# Pass Along The Savings!



## meateater (Mar 16, 2010)

I just want to pass along some of the best kept secrets and make them no longer a secret. The prices in 
dept. stores are just outragious and I found out a money saver in restaurant supply's that will sell to the 
public, in this day's economy I don't forsee a dollar being turned away. Here are some of my finds..... a large 
SS bowl that I use as a water pan in my smoker..$11.00

Next...I got tired of using them disposable aluminum pans that bend and spill and cause me to curse that 
thats' the last time, well here's the last time.  $13.00

Heres's a little gem that I use for cold smoking, I put a few bricks in it and top with some wood chips and 
smoke away. I drilled the holes in it for air flow. $3.00 This is how I did my cheese smokes.

Here's another great find. I use this for small pieces like seafood or wings etc...$7.00

All these I use in my UDS.


----------



## rbranstner (Mar 16, 2010)

Nice score!!


----------



## mballi3011 (Mar 16, 2010)

I have a Resturant Depot in our town and I have found some really good deal there too. Noww as far as meat goes I have found the selection is greater there then any where else.I can get Colby beef and some Wagu and then they also have prime and then the regular beef and pork and goat and all kinds of seafood I'm sure most of it's from china thou.


----------



## nwdave (Mar 16, 2010)

Here's a little gem that I use for cold smoking, I put a few bricks in it and top with some wood chips and 
smoke away. I drilled the holes in it for air flow. $3.00 This is how I did my cheese smokes.

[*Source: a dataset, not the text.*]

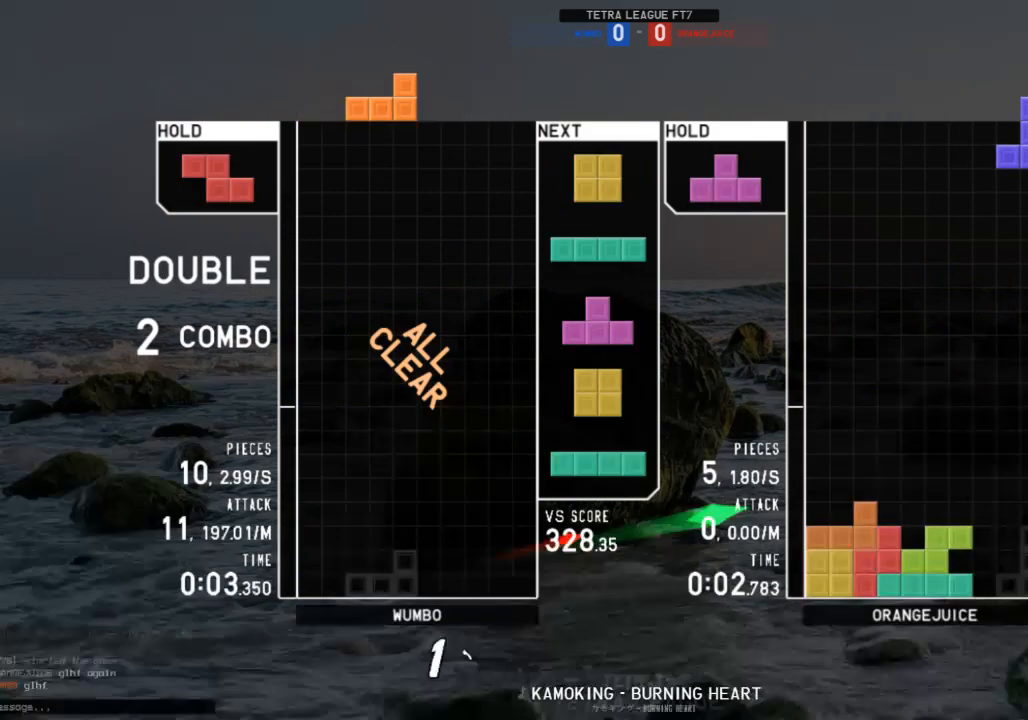
{"keys": ["right"], "events": [[100, "down", "down"], [133, "x", "up"], [200, "c", "down"], [200, "down", "up"], [233, "left", "up"], [233, "right", "down"], [300, "c", "up"], [300, "down", "down"], [400, "c", "down"], [400, "down", "up"], [467, "c", "up"]]}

The loud whapping sound you just heard is my hand striking my forehead, after I finally figured out what you meant when you said "bricks"
	

	
	
		
		



		
			






.  Briquettes, oh, ok.  I see you have one of those fancy bi-lingual tape measures.
	

	
	
		
		



		
		
	


	





  Back to Cash and Carry (our local Restaurant supply style store) to followup on some great suggestions.


----------